Each entry is to be reproduced verbatim, and images are to be omitted.

Data to process Start Marker

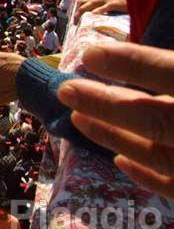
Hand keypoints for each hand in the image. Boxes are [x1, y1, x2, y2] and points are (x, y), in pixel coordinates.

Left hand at [57, 43, 173, 197]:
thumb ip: (171, 68)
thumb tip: (129, 59)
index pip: (172, 72)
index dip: (132, 63)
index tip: (89, 54)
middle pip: (156, 118)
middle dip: (106, 104)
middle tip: (65, 90)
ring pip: (159, 155)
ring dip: (114, 137)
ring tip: (77, 118)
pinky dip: (146, 174)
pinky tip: (118, 161)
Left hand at [73, 0, 126, 21]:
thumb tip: (97, 8)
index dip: (78, 5)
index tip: (75, 14)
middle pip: (84, 0)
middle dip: (77, 11)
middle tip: (75, 21)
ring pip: (90, 4)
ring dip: (82, 12)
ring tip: (77, 21)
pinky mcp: (117, 3)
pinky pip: (105, 7)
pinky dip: (98, 11)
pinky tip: (93, 15)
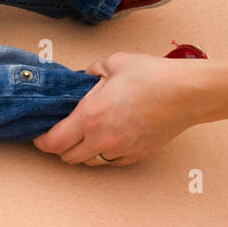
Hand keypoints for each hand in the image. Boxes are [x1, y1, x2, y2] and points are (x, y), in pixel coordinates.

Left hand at [33, 52, 203, 165]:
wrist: (188, 92)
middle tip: (60, 133)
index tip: (39, 134)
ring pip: (89, 162)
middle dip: (59, 147)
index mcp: (90, 116)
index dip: (41, 141)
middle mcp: (102, 139)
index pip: (53, 142)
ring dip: (81, 152)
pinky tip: (108, 138)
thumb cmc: (153, 76)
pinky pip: (111, 162)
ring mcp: (121, 150)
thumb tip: (80, 80)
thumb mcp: (112, 64)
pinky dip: (104, 154)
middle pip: (67, 157)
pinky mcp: (136, 155)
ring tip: (84, 135)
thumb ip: (88, 73)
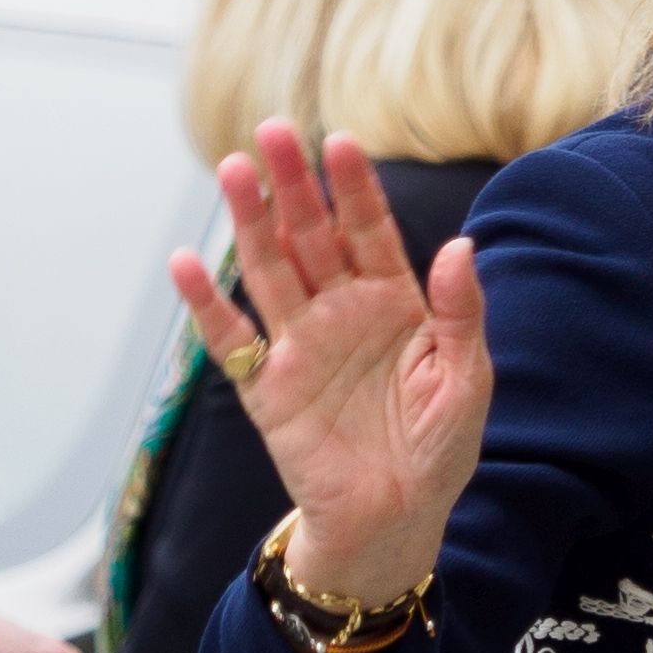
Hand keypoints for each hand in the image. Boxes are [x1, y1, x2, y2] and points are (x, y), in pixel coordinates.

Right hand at [174, 124, 489, 614]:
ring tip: (233, 170)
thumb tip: (461, 244)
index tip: (341, 141)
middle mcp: (340, 312)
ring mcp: (299, 346)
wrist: (396, 521)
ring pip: (269, 271)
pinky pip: (231, 339)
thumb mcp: (466, 378)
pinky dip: (206, 304)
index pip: (370, 230)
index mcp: (394, 302)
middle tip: (273, 131)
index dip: (355, 188)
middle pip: (311, 236)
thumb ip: (462, 312)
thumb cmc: (438, 448)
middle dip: (293, 185)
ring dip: (250, 222)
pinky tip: (186, 263)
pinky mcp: (265, 389)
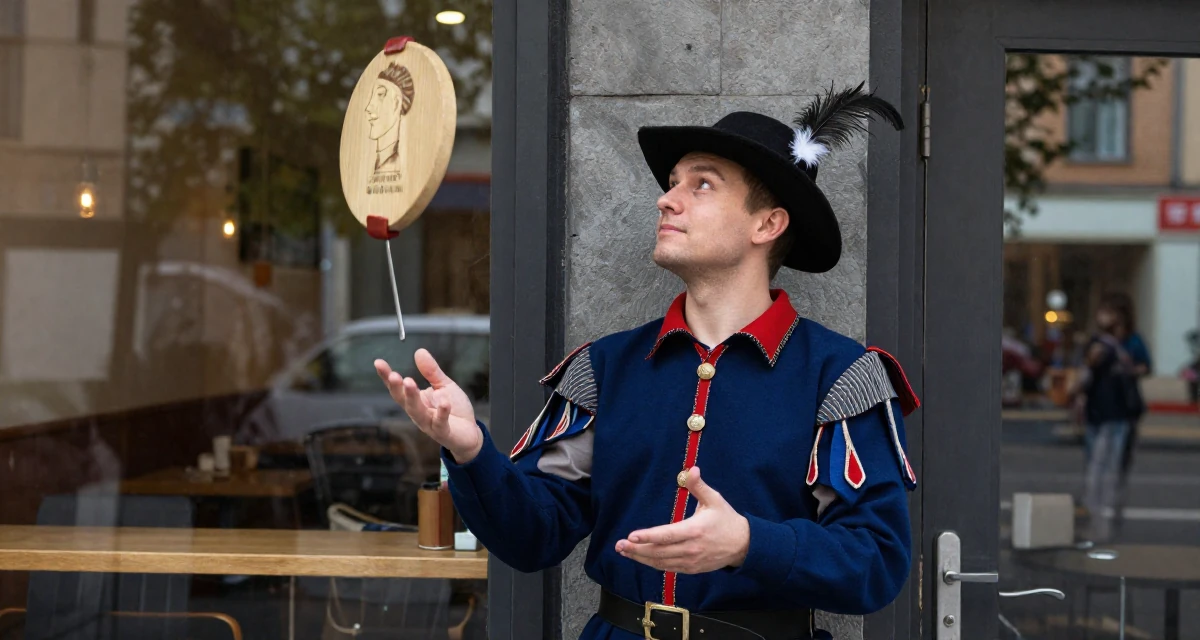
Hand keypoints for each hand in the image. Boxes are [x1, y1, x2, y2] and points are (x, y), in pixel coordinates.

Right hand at [375, 349, 482, 463]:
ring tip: (409, 382)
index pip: (398, 388)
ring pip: (417, 412)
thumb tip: (419, 351)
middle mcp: (419, 413)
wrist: (469, 433)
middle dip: (397, 388)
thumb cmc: (454, 409)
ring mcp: (430, 424)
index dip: (387, 377)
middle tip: (394, 375)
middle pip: (403, 401)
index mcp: (416, 401)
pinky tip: (444, 402)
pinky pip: (441, 422)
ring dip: (412, 398)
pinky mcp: (444, 432)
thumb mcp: (443, 385)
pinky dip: (442, 413)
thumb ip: (431, 371)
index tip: (378, 363)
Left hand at [615, 466, 749, 573]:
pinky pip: (668, 568)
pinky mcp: (691, 569)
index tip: (631, 536)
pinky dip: (653, 564)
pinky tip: (641, 558)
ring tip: (624, 552)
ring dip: (641, 558)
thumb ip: (699, 486)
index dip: (648, 536)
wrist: (743, 545)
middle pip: (659, 551)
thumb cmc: (727, 520)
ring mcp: (690, 561)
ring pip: (661, 562)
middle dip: (637, 549)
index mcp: (695, 530)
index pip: (667, 535)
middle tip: (619, 545)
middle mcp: (691, 548)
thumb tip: (691, 469)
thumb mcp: (714, 499)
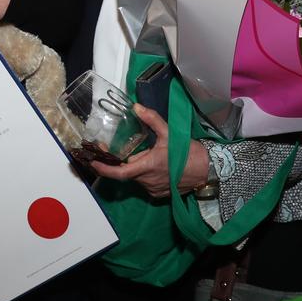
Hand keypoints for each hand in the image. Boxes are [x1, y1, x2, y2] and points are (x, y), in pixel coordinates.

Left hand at [89, 104, 209, 197]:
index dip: (104, 169)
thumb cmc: (188, 153)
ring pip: (136, 177)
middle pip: (127, 171)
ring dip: (134, 167)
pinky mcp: (159, 194)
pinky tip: (152, 164)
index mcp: (147, 167)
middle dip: (121, 161)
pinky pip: (145, 183)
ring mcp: (153, 189)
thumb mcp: (169, 133)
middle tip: (114, 148)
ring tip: (142, 153)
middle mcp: (148, 181)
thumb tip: (136, 107)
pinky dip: (143, 174)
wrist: (208, 170)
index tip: (93, 162)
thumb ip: (152, 119)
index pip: (119, 173)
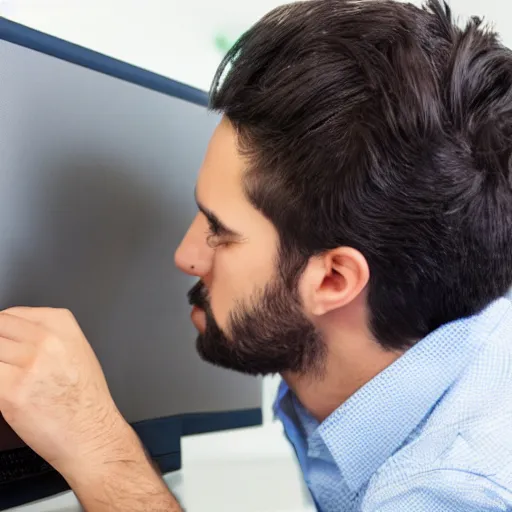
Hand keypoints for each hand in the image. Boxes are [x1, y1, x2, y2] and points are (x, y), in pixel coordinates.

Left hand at [0, 307, 127, 475]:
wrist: (92, 433)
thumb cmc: (86, 398)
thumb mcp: (76, 351)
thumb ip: (45, 336)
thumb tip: (11, 336)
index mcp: (62, 325)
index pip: (12, 314)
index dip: (2, 330)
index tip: (3, 342)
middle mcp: (46, 340)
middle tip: (6, 362)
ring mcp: (28, 363)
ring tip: (8, 377)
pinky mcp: (10, 391)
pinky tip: (6, 392)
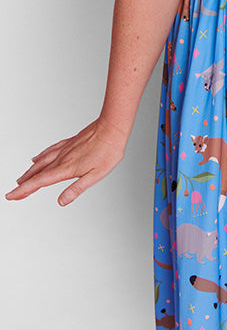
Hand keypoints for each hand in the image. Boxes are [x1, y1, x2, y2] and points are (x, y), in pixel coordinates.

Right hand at [5, 118, 126, 205]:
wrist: (112, 127)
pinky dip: (40, 156)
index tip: (12, 196)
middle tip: (12, 193)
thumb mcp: (96, 175)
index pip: (40, 182)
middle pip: (37, 173)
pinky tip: (36, 158)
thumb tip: (62, 201)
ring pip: (41, 161)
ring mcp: (65, 149)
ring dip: (29, 172)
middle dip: (23, 184)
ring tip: (20, 179)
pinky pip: (50, 151)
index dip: (24, 190)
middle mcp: (62, 158)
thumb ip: (77, 189)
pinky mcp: (69, 142)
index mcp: (67, 168)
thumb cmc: (108, 151)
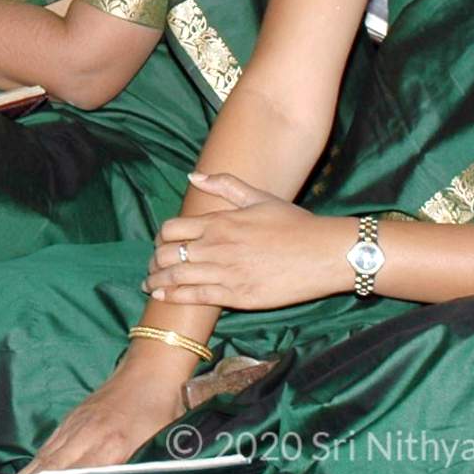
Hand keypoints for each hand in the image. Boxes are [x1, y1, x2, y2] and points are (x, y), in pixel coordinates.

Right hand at [28, 357, 193, 472]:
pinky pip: (50, 443)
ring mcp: (77, 424)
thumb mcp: (161, 443)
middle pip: (52, 466)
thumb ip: (143, 467)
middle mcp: (88, 435)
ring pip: (46, 455)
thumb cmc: (161, 410)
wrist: (150, 372)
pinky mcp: (73, 417)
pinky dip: (37, 460)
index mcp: (113, 445)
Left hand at [141, 172, 352, 310]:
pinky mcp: (237, 295)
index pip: (172, 228)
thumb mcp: (259, 197)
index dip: (161, 238)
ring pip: (176, 277)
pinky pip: (196, 297)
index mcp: (220, 221)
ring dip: (157, 282)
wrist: (325, 253)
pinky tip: (162, 298)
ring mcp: (225, 272)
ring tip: (149, 285)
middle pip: (167, 254)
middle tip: (152, 268)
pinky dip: (173, 297)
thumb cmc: (294, 224)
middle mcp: (217, 246)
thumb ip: (224, 185)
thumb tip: (193, 175)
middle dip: (155, 262)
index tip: (161, 244)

Data to process End Marker

Answer to this task
Hand keypoints for each hand in the image. Boxes are [x1, y1, x2, y2] and points are (x, y), in pixel coordinates.

Left hand at [57, 43, 173, 197]:
thumb ip: (171, 68)
thumb tip: (129, 59)
index pip: (172, 72)
index dip: (132, 63)
index tip: (89, 54)
middle pip: (156, 118)
middle dip: (106, 104)
middle tip: (65, 90)
ring pip: (159, 155)
ring dip: (114, 137)
ring tip: (77, 118)
pinky dip: (146, 174)
pinky tip: (118, 161)
Left hand at [73, 0, 126, 21]:
thumb tip: (97, 8)
index dip: (78, 5)
index tip: (75, 14)
middle pip: (84, 0)
middle dip: (77, 11)
middle tip: (75, 21)
ring pip: (90, 4)
ring dip: (82, 12)
ring tip: (77, 21)
pinky mcp: (117, 3)
pinky pip: (105, 7)
pinky dip: (98, 11)
pinky tip: (93, 15)
Hand keypoints for each hand in the image. Boxes are [x1, y1, x2, y2] and points are (x, y), in pixel coordinates.

Left hand at [33, 52, 203, 165]:
wrist: (188, 92)
middle tip: (60, 133)
index tip: (39, 134)
ring pip: (89, 162)
middle dip: (59, 147)
index mcp: (90, 116)
index dip: (41, 141)
middle mcp: (102, 139)
index pip: (53, 142)
ring dip: (81, 152)
pinky tip: (108, 138)
thumb cmc: (153, 76)
pinky pip: (111, 162)
ring mcp: (121, 150)
thumb tip: (80, 80)
thumb mcp: (112, 64)
pinky dip: (104, 154)
middle pip: (67, 157)
pinky mcp: (136, 155)
ring tip: (84, 135)
thumb ip: (88, 73)
Hand keypoints for each hand in the image. Boxes are [x1, y1, x2, y2] and points are (x, y), in pixel coordinates.

Right hand at [174, 124, 489, 614]:
ring tip: (233, 170)
thumb tip: (461, 244)
index tip: (341, 141)
middle mcp: (340, 312)
ring mcp: (299, 346)
wrist: (396, 521)
ring pip: (269, 271)
pinky pip: (231, 339)
thumb mcp: (466, 378)
pinky dip: (206, 304)
index pip: (370, 230)
index mcp: (394, 302)
middle tip: (273, 131)
index dip: (355, 188)
middle pip: (311, 236)
thumb ip: (462, 312)
thumb cmc: (438, 448)
middle dip: (293, 185)
ring dip: (250, 222)
pinky tip: (186, 263)
pinky mcp: (265, 389)
Hand keypoints for each hand in the image. Boxes are [x1, y1, x2, y2] and points are (x, y), in pixel coordinates.

Right hand at [375, 349, 482, 463]:
ring tip: (409, 382)
index pip: (398, 388)
ring pip: (417, 412)
thumb tip: (419, 351)
middle mcp: (419, 413)
wrist: (469, 433)
middle dip: (397, 388)
thumb cmc: (454, 409)
ring mcp: (430, 424)
index dip: (387, 377)
middle tip: (394, 375)
middle pip: (403, 401)
index mcp: (416, 401)
pinky tip: (444, 402)
pinky pip: (441, 422)
ring dip: (412, 398)
pinky mcp: (444, 432)
thumb mcp: (443, 385)
pinky dip: (442, 413)
thumb ip: (431, 371)
index tip: (378, 363)
Left hand at [615, 466, 749, 573]:
pinky pip: (668, 568)
pinky mcp: (691, 569)
index tip: (631, 536)
pinky dip: (653, 564)
pinky tip: (641, 558)
ring tip: (624, 552)
ring dip: (641, 558)
thumb ip: (699, 486)
index dip: (648, 536)
wrist: (743, 545)
middle pip: (659, 551)
thumb cmc: (727, 520)
ring mcp: (690, 561)
ring pip: (661, 562)
middle dip: (637, 549)
index mcp: (695, 530)
index pip: (667, 535)
middle tip: (619, 545)
middle mcp: (691, 548)
thumb tip: (691, 469)
thumb mcp: (714, 499)
Hand keypoints for each hand in the image. Boxes are [x1, y1, x2, y2] and points are (x, y), in pixel coordinates.

Left hand at [89, 104, 209, 197]:
index dip: (104, 169)
thumb cmc: (188, 153)
ring pip: (136, 177)
middle pip: (127, 171)
ring dip: (134, 167)
pinky mcp: (159, 194)
pinky tip: (152, 164)
index mcp: (147, 167)
middle dip: (121, 161)
pinky pip: (145, 183)
ring mcp: (153, 189)
thumb mcp: (169, 133)
middle tip: (114, 148)
ring tip: (142, 153)
middle mcp: (148, 181)
thumb tip: (136, 107)
pinky dip: (143, 174)
wrist: (208, 170)
index tip: (93, 162)
thumb ip: (152, 119)
index pip: (119, 173)
Hand keypoints for each hand in the image. Boxes are [x1, y1, x2, y2] and points are (x, y), in pixel coordinates.

Left hand at [0, 307, 127, 475]:
wrist: (92, 433)
thumb cmc: (86, 398)
thumb mcp: (76, 351)
thumb ip: (45, 336)
thumb tip: (11, 336)
index mcp: (62, 325)
index pip: (12, 314)
index dip: (2, 330)
index tip: (3, 342)
middle mcp: (46, 340)
middle tip: (6, 362)
ring mcp: (28, 363)
ring tip: (8, 377)
pinky mcp: (10, 391)
pinky tip: (6, 392)
Hand keypoints for each hand in the image. Boxes are [x1, y1, x2, y2] and points are (x, y), in pixel coordinates.

Right hand at [5, 118, 126, 205]:
wrist: (112, 127)
pinky dip: (40, 156)
index tip: (12, 196)
middle tip: (12, 193)
thumb mcp: (96, 175)
index pip: (40, 182)
middle pip: (37, 173)
pinky tip: (36, 158)
thumb tip: (62, 201)
ring pip: (41, 161)
ring mcp: (65, 149)
ring dip: (29, 172)
middle dip: (23, 184)
ring tip: (20, 179)
pinky pip: (50, 151)
index dip: (24, 190)
middle mcp: (62, 158)
thumb ip: (77, 189)
pinky mcp: (69, 142)
index mcp: (67, 168)
thumb cmc: (108, 151)
Hand keypoints for each hand in the image. Boxes are [x1, y1, x2, y2] and points are (x, y), in pixel coordinates.

Right hand at [28, 357, 193, 472]:
pinky pip: (50, 443)
ring mcp: (77, 424)
thumb mcp: (161, 443)
middle pip: (52, 466)
thumb ip: (143, 467)
middle mcp: (88, 435)
ring pip: (46, 455)
thumb cmc: (161, 410)
wrist: (150, 372)
pinky mcp: (73, 417)
pinky dip: (37, 460)
index mcp: (113, 445)
Left hand at [141, 172, 352, 310]:
pinky mcp: (237, 295)
index pip: (172, 228)
thumb mcp: (259, 197)
index dip: (161, 238)
ring pip: (176, 277)
pinky pip: (196, 297)
index mcp: (220, 221)
ring dip: (157, 282)
wrist: (325, 253)
pinky tip: (162, 298)
ring mcp: (225, 272)
ring tip: (149, 285)
middle pip: (167, 254)
middle tip: (152, 268)
pinky dip: (173, 297)
thumb cmc: (294, 224)
middle mcp: (217, 246)
thumb ip: (224, 185)
thumb tip: (193, 175)
middle dip: (155, 262)
index tip: (161, 244)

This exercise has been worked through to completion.